Tuesday, January 24, 2012

Mistakes at Tennessee Nuclear Reactor Cause Work Stoppage

Mistakes by construction workers at the Tennessee Valley Authority’s Watts Bar reactor project, described last Friday by the utility’s chief executive as potentially fatal, idled about 1,000 workers temporarily for a safety talk.

TVA ordered an unpaid safety work stoppage at the reactor project between Chattanooga and Knoxville in response to finding this month that cables were erroneously removed in December from the plant’s operating Unit 1 reactor and discovering that a valve in the Unit 2 reactor now under construction was improperly removed from another system.

A TVA spokeswoman told the Chattanooga Times Free Press that the construction “stand down” ordered to start at noon Wednesday was to continue “until the errors discovered are clearly communicated to all personnel.”

TVA spokeswoman Barbara Martocci said no one was hurt and at no time was there a risk to public safety. She said construction at the $2.5 billion, 1,200-megawatt Unit 2 reactor project, which is expected to be completed in 2013, would resume on Monday.

Martocci said TVA had not yet determined if the mistakes were due to carelessness but a “root cause analysis” was being conducted.

“We don’t recall doing a stand down like this,” she said Friday.

TVA’s top executive, Tom Kilgore, said in a statement to employees on Friday that “when workers return to the site on Monday, they will join foremen and supervisors to review an error that occurred in December that had the potential for fatal consequences and that was identified earlier this week at Watts Bar Unit 2. Also to be reviewed is a second incident that occurred this week which could have resulted in a severe injury or worse if it had happened under slightly different circumstances.”

Nuclear Regulatory Commission Region 2 spokesman Roger Hannah said Friday that such work stoppages at nuclear plants are “not uncommon” and probably occur every two or three years. Hannah said they are “not exclusive to the nuclear industry.”

Hannah declined to speculate about any possible penalty for TVA.

He said TVA would assess both nuclear safety and workplace safety issues.

The NRC has inspectors at Watts Bar, where the Unit 1 reactor is the nation’s newest, operating since 1996.

“We’ll look at what happened,” Hannah said. “It could lead to some follow-up inspection.”

The problems were discovered in routine TVA inspections and follow heightened NRC scrutiny on other TVA nuclear plants.

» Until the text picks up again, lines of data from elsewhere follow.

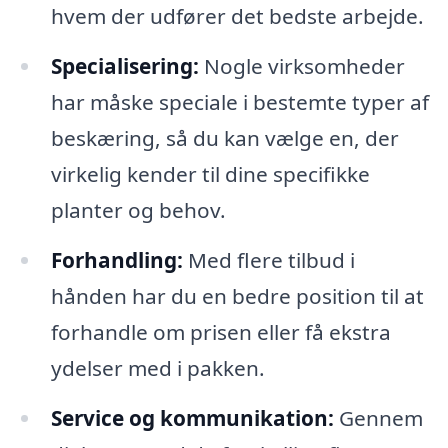
hvem der udfører det bedste arbejde.
Specialisering:
Nogle virksomheder
har måske speciale i bestemte typer af
beskæring, så du kan vælge en, der
virkelig kender til dine specifikke
planter og behov.
Forhandling:
Med flere tilbud i
hånden har du en bedre position til at
forhandle om prisen eller få ekstra
ydelser med i pakken.
Service og kommunikation:
Gennem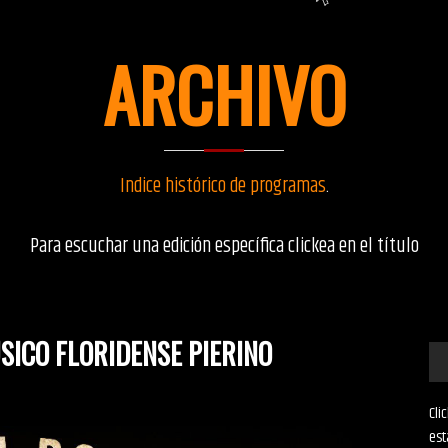
ARCHIVO
Indice histórico de programas
.
Para escuchar una edición específica clickea en el título
SICO FLORIDENSE PIERINO
Cli
est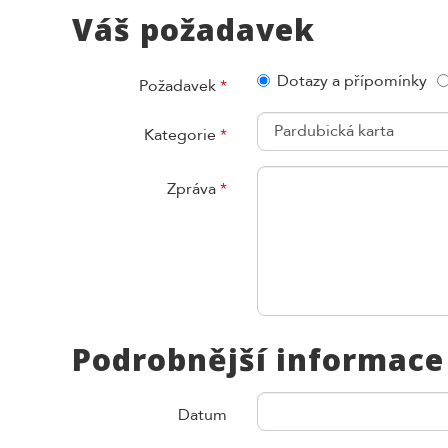
Váš požadavek
Dotazy a přípomínky
Požadavek
*
Kategorie
*
Zpráva
*
Podrobnější informace
Datum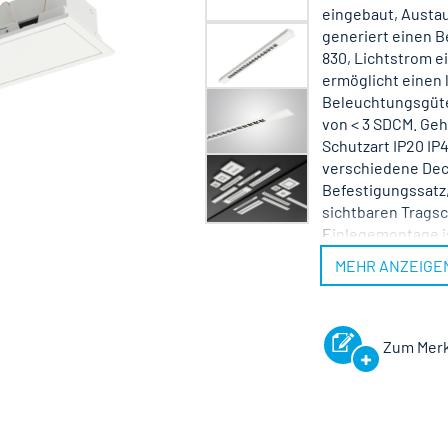
eingebaut, Austau
generiert einen B
830, Lichtstrom e
ermöglicht einen 
Beleuchtungsgüte.
von < 3 SDCM. Geh
Schutzart IP20 IP
verschiedene De
Befestigungssatz
sichtbaren Tragsc
Einlegemontage i
erforderlich. Mit
MEHR ANZEIGE
durch Fachkraft m
Hz.
Zum Merk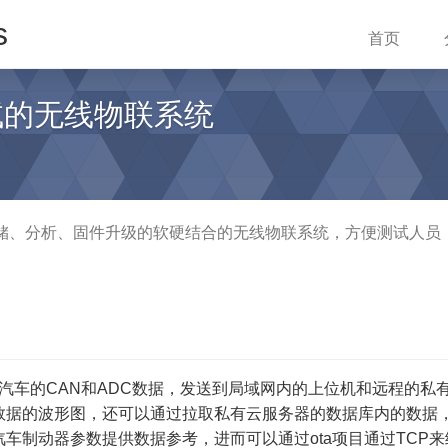
s
首页
试的无线物联系统
储、分析、固件升级的软硬结合的无线物联系统，方便测试人员
集汽车的CAN和ADC数据，发送到局域网内的上位机和远程的私
数据的波形图，还可以通过拉取私有云服务器的数据库内的数据
车制动器参数提供数据参考，进而可以通过ota项目通过TCP来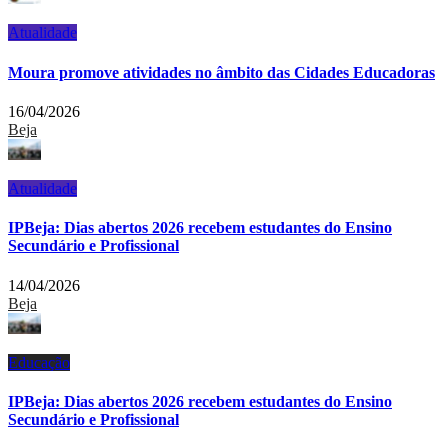
Atualidade
Moura promove atividades no âmbito das Cidades Educadoras
16/04/2026
Beja
Atualidade
IPBeja: Dias abertos 2026 recebem estudantes do Ensino
Secundário e Profissional
14/04/2026
Beja
Educação
IPBeja: Dias abertos 2026 recebem estudantes do Ensino
Secundário e Profissional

NRC last summer placed TVA’s Browns Ferry plant near Athens, Ala., under a red finding _ the regulator’s most serious safety flag. In November, NRC placed the Sequoyah Nuclear Plant near Chattanooga under a white finding, the lowest safety rating, because the plant had too many unplanned reactor shutdowns in less than a year. Under NRC’s color-coded inspection findings, white is least serious, then yellow, then red. A plant operating with no safety problems is coded green.

Two contractor employees at the Watts Bar project were charged last year with falsifying electrical cable inspection records.

Martocci said Friday that TVA did not notify the media or provide public notice on Wednesday because “it doesn’t affect people on the outside. It affects our employees.”

“We had information available if people had called us and asked,” she said.

David Lochbaum, director of the Nuclear Safety Project for the Union of Concerned Scientists, said the incidents involved little-used, redundant systems that only in worst-case scenarios might have tripped a reactor. But he agreed with TVA’s action to get workers’ attention.

“It’s the right thing to do. It’s like a timeout for workers to refocus,” said Lochbaum, a former TVA nuclear operator and a former NRC training instructor.

TVA supplies power to about 9 million people in Tennessee, Alabama, Mississippi, Kentucky, Georgia, North Carolina and Virginia.